Da ist zusammen gewachsen was zusammen gehört (bei uns wäre es konservativer Flügel der CDU/CSU mit den Grünen) und wenn man da herumstochert, dann bedient das die „anti establishment“ Klientel dieser Parteien.
Win win.
Italien änder etwas.
Alle reden drüber.
Die italienische Regierung kann sagen „schaut was die sich aufregen, aber wir machen das“.
Besser geht nicht …
vlg
Peter Nemschak
28. September 2018 @ 20:48
So lange Italien Mitglied des Euro ist wird es immer wieder versuchen zu Lasten der anderen Euro-Mitglieder zu leben. Das war auch der Hintergedanken als Frankreich und Italien Druck auf Deutschland machten den Euro gegen die DM zu tauschen. Das muss ein Ende haben, will man den Frieden in der EU erhalten.
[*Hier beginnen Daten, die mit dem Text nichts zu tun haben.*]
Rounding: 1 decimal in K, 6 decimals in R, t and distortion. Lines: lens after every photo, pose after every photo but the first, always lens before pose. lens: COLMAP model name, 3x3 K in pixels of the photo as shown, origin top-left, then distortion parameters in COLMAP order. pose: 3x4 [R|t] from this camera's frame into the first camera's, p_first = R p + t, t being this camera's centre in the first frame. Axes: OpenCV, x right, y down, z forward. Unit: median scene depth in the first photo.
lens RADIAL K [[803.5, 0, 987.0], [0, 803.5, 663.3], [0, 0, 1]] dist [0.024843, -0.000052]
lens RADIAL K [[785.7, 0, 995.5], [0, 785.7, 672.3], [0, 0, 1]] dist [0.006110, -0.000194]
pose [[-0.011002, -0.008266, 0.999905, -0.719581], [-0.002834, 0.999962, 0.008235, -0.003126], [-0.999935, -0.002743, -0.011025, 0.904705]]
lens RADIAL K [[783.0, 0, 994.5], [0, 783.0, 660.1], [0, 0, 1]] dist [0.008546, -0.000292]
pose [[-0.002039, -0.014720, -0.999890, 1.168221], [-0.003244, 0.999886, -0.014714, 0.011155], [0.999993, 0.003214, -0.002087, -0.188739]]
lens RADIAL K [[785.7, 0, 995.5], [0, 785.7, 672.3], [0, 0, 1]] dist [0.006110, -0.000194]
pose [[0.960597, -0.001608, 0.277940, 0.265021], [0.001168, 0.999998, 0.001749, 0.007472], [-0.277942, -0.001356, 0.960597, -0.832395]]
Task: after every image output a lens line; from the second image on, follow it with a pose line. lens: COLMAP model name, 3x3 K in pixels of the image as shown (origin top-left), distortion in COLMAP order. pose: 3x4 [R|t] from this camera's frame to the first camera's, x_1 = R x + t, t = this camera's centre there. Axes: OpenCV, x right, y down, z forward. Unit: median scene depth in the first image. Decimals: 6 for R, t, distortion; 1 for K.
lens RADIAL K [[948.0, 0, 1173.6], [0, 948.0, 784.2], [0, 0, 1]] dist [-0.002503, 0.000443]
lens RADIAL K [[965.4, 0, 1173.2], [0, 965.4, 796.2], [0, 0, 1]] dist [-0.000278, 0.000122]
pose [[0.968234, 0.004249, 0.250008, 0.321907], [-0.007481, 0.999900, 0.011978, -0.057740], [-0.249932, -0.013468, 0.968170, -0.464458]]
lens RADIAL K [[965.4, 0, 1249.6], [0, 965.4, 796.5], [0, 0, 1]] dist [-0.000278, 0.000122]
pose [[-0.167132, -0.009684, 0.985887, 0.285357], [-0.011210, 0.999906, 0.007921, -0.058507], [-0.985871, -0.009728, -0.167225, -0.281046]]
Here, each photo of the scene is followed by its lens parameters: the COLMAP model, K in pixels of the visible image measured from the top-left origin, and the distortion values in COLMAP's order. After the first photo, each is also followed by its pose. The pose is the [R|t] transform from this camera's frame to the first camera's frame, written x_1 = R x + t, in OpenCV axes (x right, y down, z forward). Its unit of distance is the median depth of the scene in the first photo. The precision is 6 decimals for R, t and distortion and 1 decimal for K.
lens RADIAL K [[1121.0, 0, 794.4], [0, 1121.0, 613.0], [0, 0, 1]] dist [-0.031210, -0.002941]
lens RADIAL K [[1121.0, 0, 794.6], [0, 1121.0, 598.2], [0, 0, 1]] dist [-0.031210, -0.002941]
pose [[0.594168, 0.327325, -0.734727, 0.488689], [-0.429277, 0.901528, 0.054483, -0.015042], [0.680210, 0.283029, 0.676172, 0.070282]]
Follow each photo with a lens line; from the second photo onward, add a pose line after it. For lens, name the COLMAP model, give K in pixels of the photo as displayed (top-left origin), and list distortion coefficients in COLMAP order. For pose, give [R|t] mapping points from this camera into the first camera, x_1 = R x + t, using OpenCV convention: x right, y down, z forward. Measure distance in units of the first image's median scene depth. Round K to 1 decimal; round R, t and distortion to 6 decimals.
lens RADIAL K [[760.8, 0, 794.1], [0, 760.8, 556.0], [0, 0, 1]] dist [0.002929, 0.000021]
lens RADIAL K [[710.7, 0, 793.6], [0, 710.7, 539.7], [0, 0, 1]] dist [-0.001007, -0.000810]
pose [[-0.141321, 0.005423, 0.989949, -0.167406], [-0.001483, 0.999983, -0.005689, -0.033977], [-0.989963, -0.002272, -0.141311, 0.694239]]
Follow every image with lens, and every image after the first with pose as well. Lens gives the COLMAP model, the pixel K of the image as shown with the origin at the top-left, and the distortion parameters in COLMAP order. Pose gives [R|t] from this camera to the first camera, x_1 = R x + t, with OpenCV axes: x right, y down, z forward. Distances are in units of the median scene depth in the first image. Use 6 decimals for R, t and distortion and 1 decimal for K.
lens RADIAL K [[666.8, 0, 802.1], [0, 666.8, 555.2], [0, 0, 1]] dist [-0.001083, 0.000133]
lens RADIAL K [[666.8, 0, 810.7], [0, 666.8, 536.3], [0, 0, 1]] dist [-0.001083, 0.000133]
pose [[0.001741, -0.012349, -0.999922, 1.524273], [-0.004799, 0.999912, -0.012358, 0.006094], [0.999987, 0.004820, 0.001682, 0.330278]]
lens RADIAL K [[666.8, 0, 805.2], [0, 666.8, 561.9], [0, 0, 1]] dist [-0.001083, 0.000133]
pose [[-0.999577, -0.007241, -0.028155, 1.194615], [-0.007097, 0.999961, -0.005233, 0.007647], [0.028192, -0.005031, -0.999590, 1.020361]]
Entweder fügt sich Italien der Vorgaben der EU oder es muss aus dem Euro ausscheiden. Transnationale Umverteilung in der EU ist unerwünscht. Außer den Linken will das niemand. Daher sind sie auch nicht mehrheitsfähig.
Solveig Weise
28. September 2018 @ 20:02
@ebo: ich spekuliere jetzt einmal laut was Sie wohl beführworten würden. Deutschland und die Niederlande sollen jetzt endlich ihre dümmlich Blockade gegen die gemeinsame Einlagensicherung für Banken aufgeben, denn sonst kommen italienische Banken in Bedrängnis wenn die Kurse der Staatsanleihen weiter fallen. Es wird Zeit für Solidarität….. Liege ich in etwa richtig?
ebo
28. September 2018 @ 20:50
@S.W. Keineswegs, denn hier geht es nicht um die Einlagensicherung. Mir geht es darum, dass sich Brüssel – und vor allem: Berlin – nicht auf den „rationalen Zuchtmeister“ namens Markt verlassen dürfen. Das ist ein Spiel mit dem Feuer, wie wir seit 2009 gesehen haben. Auch die viel beschworenen EU-Regeln helfen nicht weiter – denn sie sind in sich widersprüchlich, changieren zwischen 3 % (Maastricht) und 0,x % (strukturelles Defizit). Hier geht es um Politik, und die neue Regierung in Rom hat nun einmal ein Mandat. Die bisherige Politik, die von Brüssel gestützt wurde, wurde abgewählt – im übrigen war sie, trotz Sparkurs, auch nicht in der Lage, das Defizit abzubauen.
Peter Nemschak
28. September 2018 @ 21:06
Solange es den Euro gibt, werden sich die Mitglieder realistischerweise nach den Vorstellungen des stärksten Mitglieds richten oder zu einer eigenen Währung zurückkehren müssen. Das ist kein unbilliges Verlangen. Alles andere ist Wunschdenken und ignoriert die realen Machtverhältnisse. Eine Reihe von Mitgliedsstaaten hat damit kein Problem.